TO-DO ITEM » In the entries, swap "nevicata" for "grandinata" in the stretch from the line containing "ACCETTA COOKIE" through the line containing "MONDO SOMMERSO", and reproduce those lines with every other word unchanged. Leave the pictures out of your answer.

===== GIVEN DATA =====

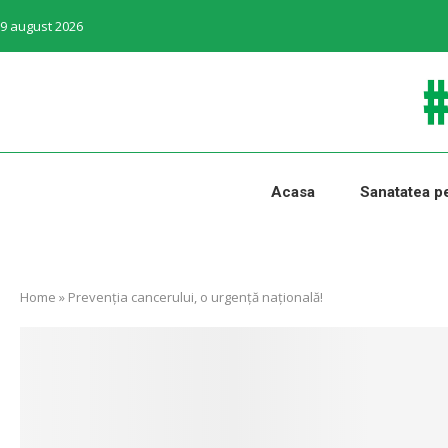
9 august 2026
Acasa
Sanatatea pe
Home
»
Prevenția cancerului, o urgență națională!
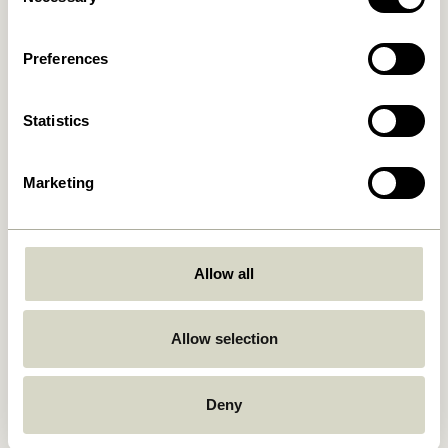
Selection
1.299,00
kr.
1.299,00
kr.
Ajouter au panier
Ajouter au panier
Preferences
Statistics
Marketing
Allow all
Mochi Pouf
Mochi Pouf
Bleu/ Multicoloré
Sable/ Multicoloré
1.549,00
kr.
Allow selection
1.549,00
kr.
Ajouter au panier
Ajouter au panier
Deny
-20%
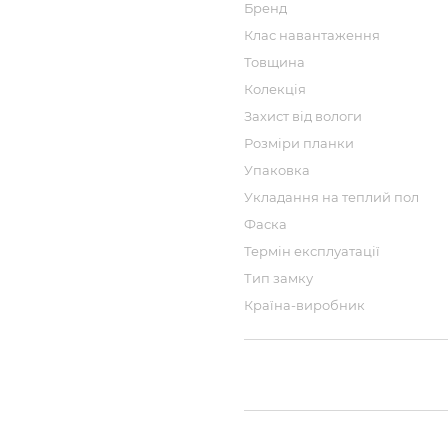
Бренд
Клас навантаження
Товщина
Колекція
Захист від вологи
Розміри планки
Упаковка
Укладання на теплий пол
Фаска
Термін експлуатації
Тип замку
Країна-виробник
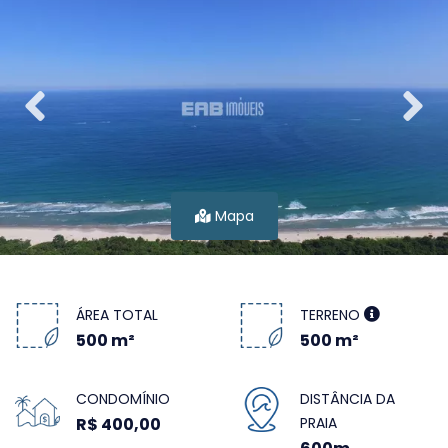
Mapa
ÁREA TOTAL
TERRENO
500 m²
500 m²
CONDOMÍNIO
DISTÂNCIA DA
R$ 400,00
PRAIA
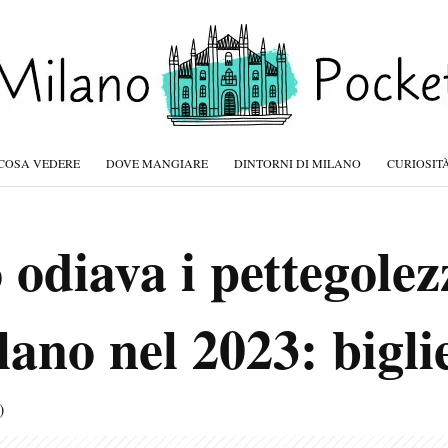
COSA VEDERE
DOVE MANGIARE
DINTORNI DI MILANO
CURIOSIT
 odiava i pettegolez
ano nel 2023: biglie
)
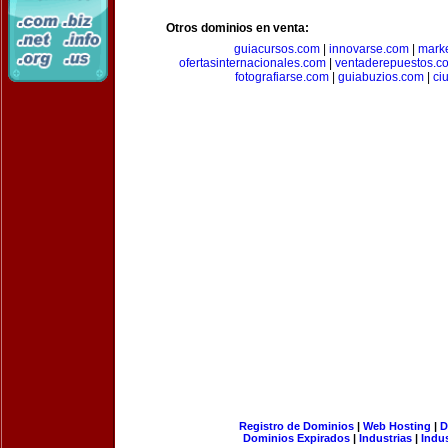
Otros dominios en venta:
guiacursos.com
|
innovarse.com
|
marke
ofertasinternacionales.com
|
ventaderepuestos.c
fotografiarse.com
|
guiabuzios.com
|
ci
Registro de Dominios
|
Web Hosting
|
D
Dominios Expirados
|
Industrias
|
Indu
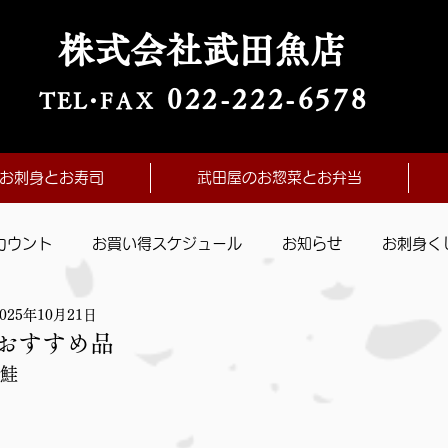
株式会社武田魚店
022-222-657
8
TE
L・
FAX
お刺身とお寿司
武田屋のお惣菜とお弁当
カウント
お買い得スケジュール
お知らせ
お刺身く
2025年10月21日
おすすめ品
鮭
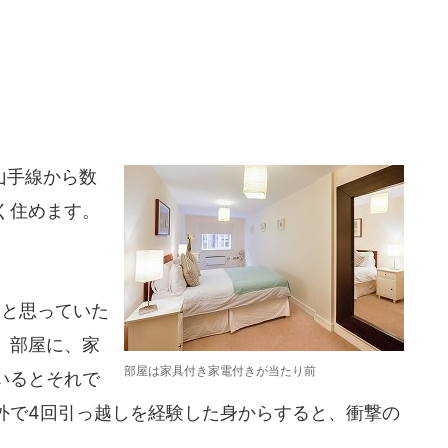
山手線から数
く住めます。
.と思っていた
。部屋に、家
部屋は家具付き家電付きが当たり前
いるとそれで
外で4回引っ越しを経験した身からすると、衝撃の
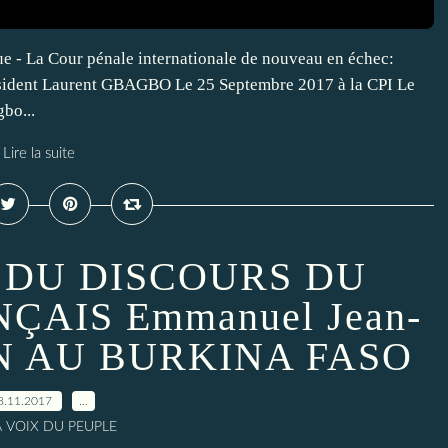
 - La Cour pénale internationale de nouveau en échec:
ésident Laurent GBAGBO Le 25 Septembre 2017 à la CPI Le
bo...
Lire la suite
 DU DISCOURS DU
ÇAIS Emmanuel Jean-
ON AU BURKINA FASO
8.11.2017
…
A VOIX DU PEUPLE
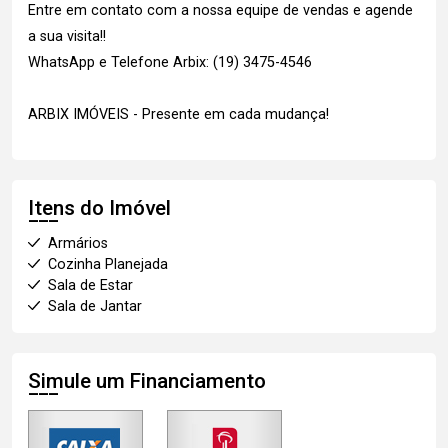
Entre em contato com a nossa equipe de vendas e agende
a sua visita!!
WhatsApp e Telefone Arbix: (19) 3475-4546
ARBIX IMÓVEIS - Presente em cada mudança!
Itens do Imóvel
Armários
Cozinha Planejada
Sala de Estar
Sala de Jantar
Simule um Financiamento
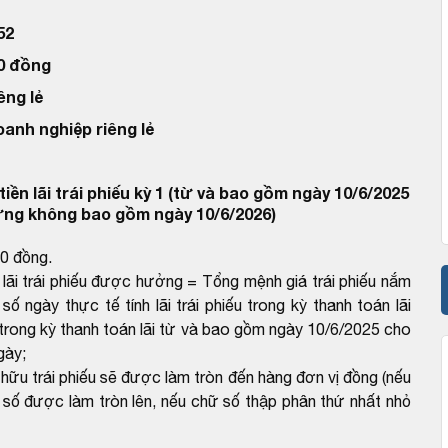
52
00 đồng
êng lẻ
oanh nghiệp riêng lẻ
iền lãi trái phiếu kỳ 1 (từ và bao gồm ngày 10/6/2025
ng không bao gồm ngày 10/6/2026)
00 đồng.
n lãi trái phiếu được hưởng = Tổng mệnh giá trái phiếu nắm
ố ngày thực tế tính lãi trái phiếu trong kỳ thanh toán lãi
ếu trong kỳ thanh toán lãi từ và bao gồm ngày 10/6/2025 cho
gày;
ở hữu trái phiếu sẽ được làm tròn đến hàng đơn vị đồng (nếu
 số được làm tròn lên, nếu chữ số thập phân thứ nhất nhỏ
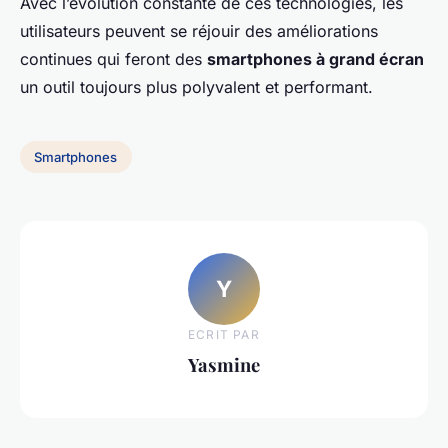
Avec l’évolution constante de ces technologies, les
utilisateurs peuvent se réjouir des améliorations
continues qui feront des
smartphones à grand écran
un outil toujours plus polyvalent et performant.
Smartphones
Y
ECRIT PAR
Yasmine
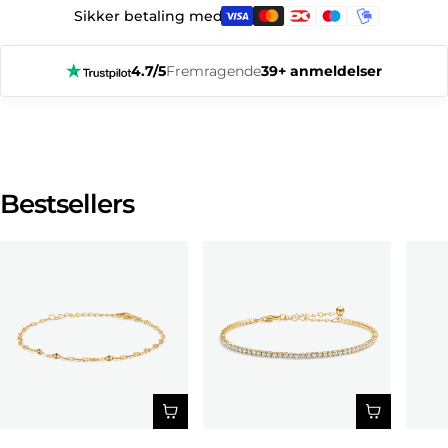
Sikker betaling med:
4.7/5
Fremragende
39+ anmeldelser
Bestsellers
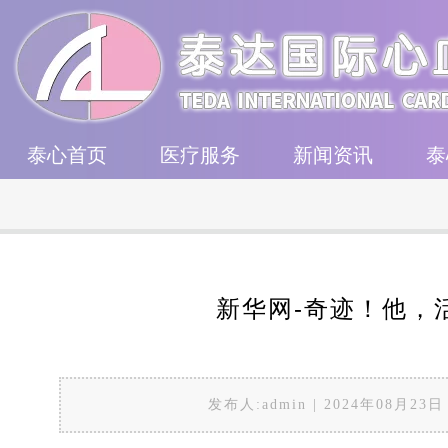
泰心首页
医疗服务
新闻资讯
泰
新华网-奇迹！他，
发布人:admin | 2024年08月23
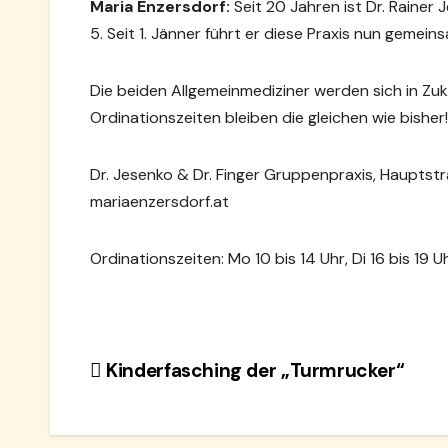
Maria Enzersdorf:
Seit 20 Jahren ist Dr. Rainer
5. Seit 1. Jänner führt er diese Praxis nun gemei
Die beiden Allgemeinmediziner werden sich in Zu
Ordinationszeiten bleiben die gleichen wie bisher!
Dr. Jesenko & Dr. Finger Gruppenpraxis, Hauptst
mariaenzersdorf.at
Ordinationszeiten: Mo 10 bis 14 Uhr, Di 16 bis 19 Uhr
Beitragsnavigation
Kinderfasching der „Turmrucker“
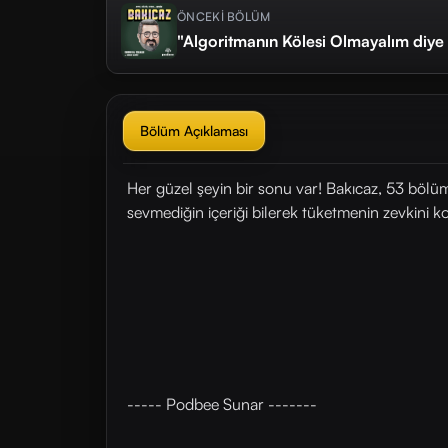
ÖNCEKİ BÖLÜM
"Algoritmanın Kölesi Olmayalım diy
Bölüm Açıklaması
Her güzel şeyin bir sonu var! Bakıcaz, 53 bölüm
sevmediğin içeriği bilerek tüketmenin zevkini ko
----- Podbee Sunar -------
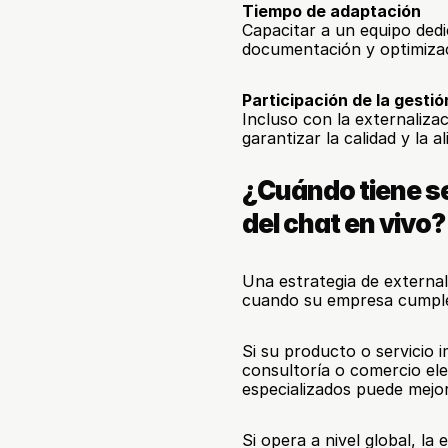
Tiempo de adaptación
Capacitar a un equipo dedi
documentación y optimizac
Participación de la gestió
Incluso con la externalizac
garantizar la calidad y la a
¿Cuándo tiene se
del chat en vivo?
Una estrategia de external
cuando su empresa cumple 
Si su producto o servicio 
consultoría o comercio ele
especializados puede mejor
Si opera a nivel global, la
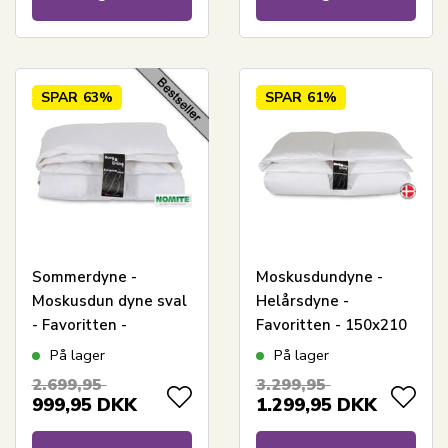
SPAR
63%
SPAR
61%
Sommerdyne -
Moskusdundyne -
Moskusdun dyne sval
Helårsdyne -
- Favoritten -
Favoritten - 150x210
150x210 cm - Bedste
cm - Bedste dundyne
På lager
På lager
dundyne tilbud på
tilbud på moskusdun
2.699,95
3.299,95
moskusdun
999,95
DKK
1.299,95
DKK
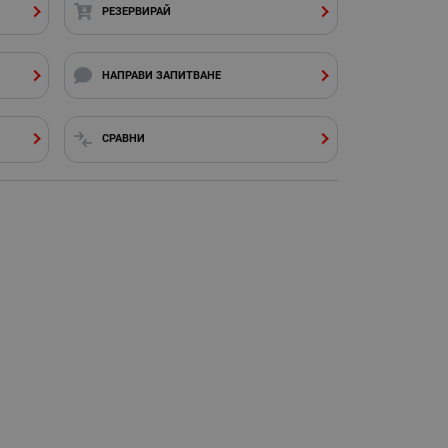
РЕЗЕРВИРАЙ
НАПРАВИ ЗАПИТВАНЕ
СРАВНИ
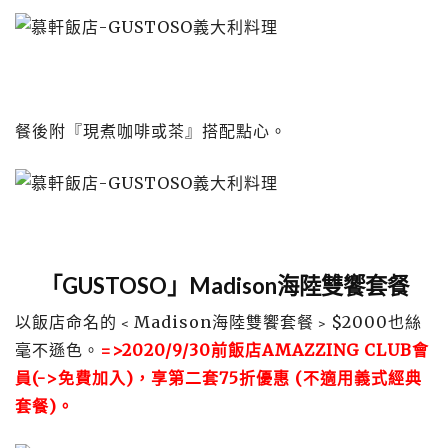
餐後附『現煮咖啡或茶』搭配點心。
「GUSTOSO」Madison海陸雙饗套餐
以飯店命名的﹤Madison海陸雙饗套餐﹥$2000也絲
毫不遜色。
=>
2020/9/30前飯店AMAZZING CLUB會
員(->
免費加入
)，享第二套75折優惠 (不適用義式經典
套餐)。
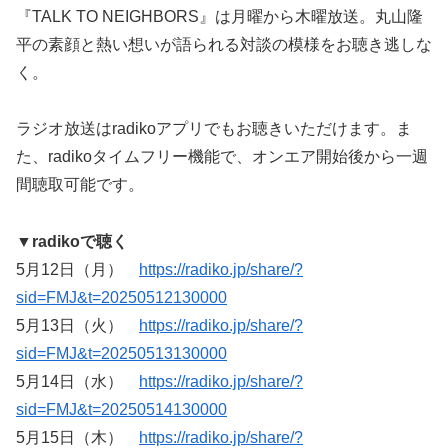
『TALK TO NEIGHBORS』は月曜から木曜放送。丸山隆
平の素顔と熱い想いが語られる対談の模様をお聴き逃しな
く。
ラジオ放送はradikoアプリでもお聴きいただけます。ま
た、radikoタイムフリー機能で、オンエア開始後から一週
間聴取可能です。
▼radikoで聴く
5月12日（月）
https://radiko.jp/share/?
sid=FMJ&t=20250512130000
5月13日（火）
https://radiko.jp/share/?
sid=FMJ&t=20250513130000
5月14日（水）
https://radiko.jp/share/?
sid=FMJ&t=20250514130000
5月15日（木）
https://radiko.jp/share/?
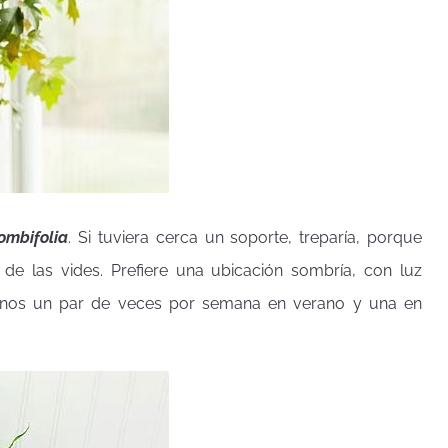
ombifolia
. Si tuviera cerca un soporte, treparía, porque
a de las vides. Prefiere una ubicación sombría, con luz
menos un par de veces por semana en verano y una en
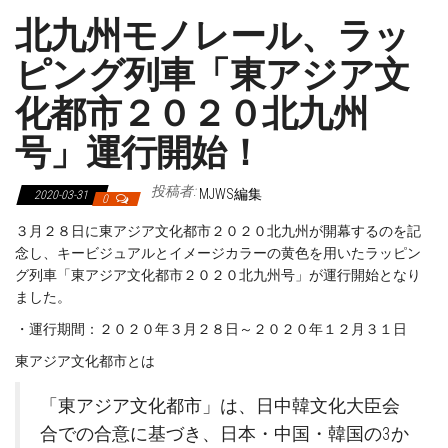
北九州モノレール、ラッ
ピング列車「東アジア文
化都市２０２０北九州
号」運行開始！
投稿者:
MJWS編集
2020-03-31
0
３月２８日に東アジア文化都市２０２０北九州が開幕するのを記
念し、キービジュアルとイメージカラーの黄色を用いたラッピン
グ列車「東アジア文化都市２０２０北九州号」が運行開始となり
ました。
・運行期間：２０２０年３月２８日～２０２０年１２月３１日
東アジア文化都市とは
「東アジア文化都市」は、日中韓文化大臣会
合での合意に基づき、日本・中国・韓国の3か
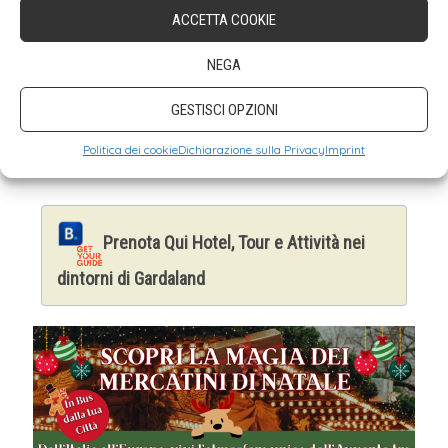
ACCETTA COOKIE
Neve!
NEGA
In corrispondenza dell’accensione
GESTISCI OPZIONI
dell’albero potremo assistere ad una
incredibile…
nevicata
!
Politica dei cookie
Dichiarazione sulla Privacy
Imprint
Prenota Qui Hotel, Tour e Attività nei
dintorni di Gardaland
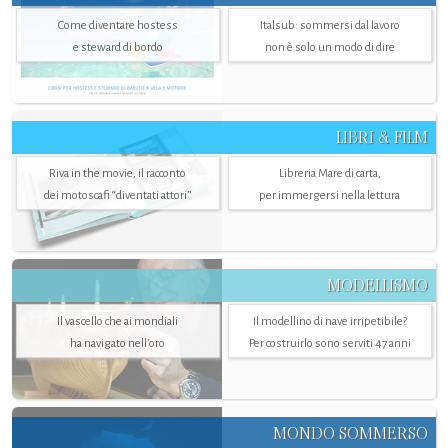
Come diventare hostess
Italsub: sommersi dal lavoro
e steward di bordo
non è solo un modo di dire
LIBRI & FILM
Riva in the movie, il racconto
Libreria Mare di carta,
dei motoscafi “diventati attori”
per immergersi nella lettura
MODELLISMO
Il vascello che ai mondiali
Il modellino di nave irripetibile?
ha navigato nell’oro
Per costruirlo sono serviti 47 anni
MONDO SOMMERSO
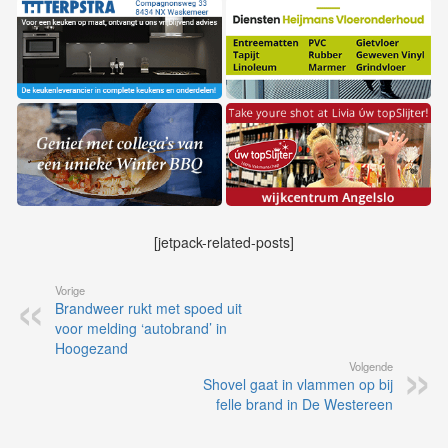
[jetpack-related-posts]
Vorige
Brandweer rukt met spoed uit
voor melding ‘autobrand’ in
Hoogezand
Volgende
Shovel gaat in vlammen op bij
felle brand in De Westereen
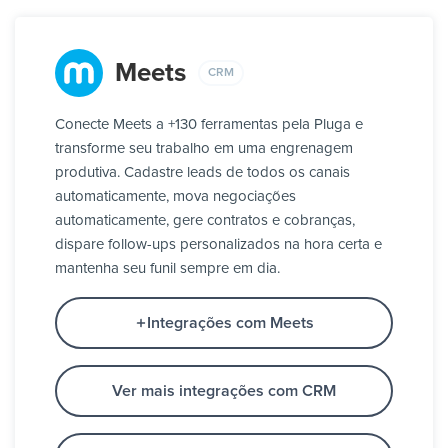
Meets
CRM
Conecte Meets a +130 ferramentas pela Pluga e
transforme seu trabalho em uma engrenagem
produtiva. Cadastre leads de todos os canais
automaticamente, mova negociações
automaticamente, gere contratos e cobranças,
dispare follow-ups personalizados na hora certa e
mantenha seu funil sempre em dia.
Integrações com Meets
Ver mais integrações com CRM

=====

OUTPUT OF THE TASK »
ACCETTA COOKIE
Neve!
NEGA
In corrispondenza dell’accensione
GESTISCI OPZIONI
dell’albero potremo assistere ad una
incredibile…
grandinata
!
Politica dei cookie
Dichiarazione sulla Privacy
Imprint
Prenota Qui Hotel, Tour e Attività nei
dintorni di Gardaland
Come diventare hostess
Italsub: sommersi dal lavoro
e steward di bordo
non è solo un modo di dire
LIBRI & FILM
Riva in the movie, il racconto
Libreria Mare di carta,
dei motoscafi “diventati attori”
per immergersi nella lettura
MODELLISMO
Il vascello che ai mondiali
Il modellino di nave irripetibile?
ha navigato nell’oro
Per costruirlo sono serviti 47 anni
MONDO SOMMERSO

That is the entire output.